One thing that Sarah and I did really well together (other than have a poopload of fun), was take large amounts of complex information and boil it down to the “need to knows” for survivors and caregivers.

In that spirit, here are five things newly diagnosed patients need to know:

  1. “Colon cancer” and “colorectal cancer” can be used interchangeably.  Colorectal cancer is the inclusive, scientific term but colon cancer is more widely understood by the general public for goals of raising awareness.
  2. Seek to have your case evaluated at an NCI-Designated Cancer Center. These hospitals have access to the latest and greatest medications, clinical trials, research, and technology.
  3. Regardless of stage, request that your tumor is biopsied for DNA sequencing.  This will yield information on your tumor’s biomarkers that could prove relevant in treatment options such as immunotherapy or certain classes of targeted chemotherapy drugs.
  4. When presented with treatment options, choose the most aggressive option from the beginning to give yourself the best chance to get “ahead of the spread” for a good outcome.
  5. Ask for a consultation with a dietician at your treatment center for nutritional advice that will sustain you through side effects of treatment.  For some tips to get started, go to American Institute For Cancer Research.

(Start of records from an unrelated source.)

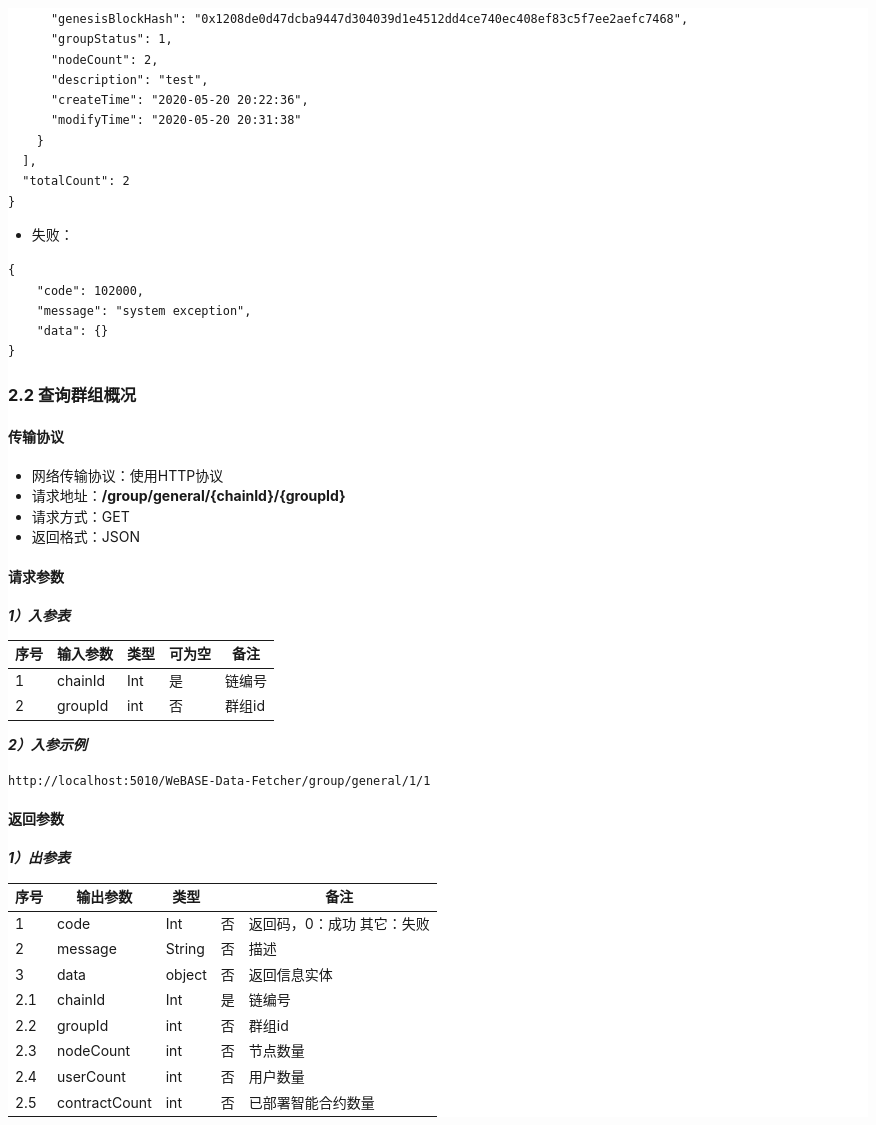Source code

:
 ```
      "genesisBlockHash": "0x1208de0d47dcba9447d304039d1e4512dd4ce740ec408ef83c5f7ee2aefc7468",
      "groupStatus": 1,
      "nodeCount": 2,
      "description": "test",
      "createTime": "2020-05-20 20:22:36",
      "modifyTime": "2020-05-20 20:31:38"
    }
  ],
  "totalCount": 2
}
```

- 失败：

```
{
    "code": 102000,
    "message": "system exception",
    "data": {}
}
```

### 2.2 查询群组概况

#### 传输协议

- 网络传输协议：使用HTTP协议
- 请求地址：**/group/general/{chainId}/{groupId}**
- 请求方式：GET
- 返回格式：JSON

#### 请求参数

***1）入参表***

| 序号 | 输入参数 | 类型 | 可为空 | 备注   |
| ---- | -------- | ---- | ------ | ------ |
| 1    | chainId  | Int  | 是     | 链编号 |
| 2    | groupId  | int  | 否     | 群组id |

***2）入参示例***

```
http://localhost:5010/WeBASE-Data-Fetcher/group/general/1/1
```

#### 返回参数 

***1）出参表***

| 序号 | 输出参数      | 类型   |      | 备注                       |
| ---- | ------------- | ------ | ---- | -------------------------- |
| 1    | code          | Int    | 否   | 返回码，0：成功 其它：失败 |
| 2    | message       | String | 否   | 描述                       |
| 3    | data          | object | 否   | 返回信息实体               |
| 2.1  | chainId       | Int    | 是   | 链编号                     |
| 2.2  | groupId       | int    | 否   | 群组id                     |
| 2.3  | nodeCount     | int    | 否   | 节点数量                   |
| 2.4  | userCount     | int    | 否   | 用户数量                   |
| 2.5  | contractCount | int    | 否   | 已部署智能合约数量         |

Stacy Hurt, MHA, MBA, is a stage IV colorectal cancer survivor, caregiver to her intellectually and developmentally disabled son, and patient consultant in the pharma/biotech and digital health sectors for companies focused on improving patient centricity and value driven care.  She lives in Pittsburgh, PA with her husband and two sons.  Connect with her on LinkedIn, Twitter, or her website


Join the discussion 2 Comments

  • Kathleen says:

    Thank you for these helpful guidelines. I am happy that I am being treated at an NCI hospital: UC Health in Denver. While I understand your first statement, I am now making a point of telling people I have rectal cancer; not colorectal and not colon. I think this is an important distinction to make as the surgeries and potential negative side effects are very different from colon cancer.

    • Penny says:

      A very good distinction! Kathleen thank you for educating people about rectal cancer!! You are an awesome advocate for true education!!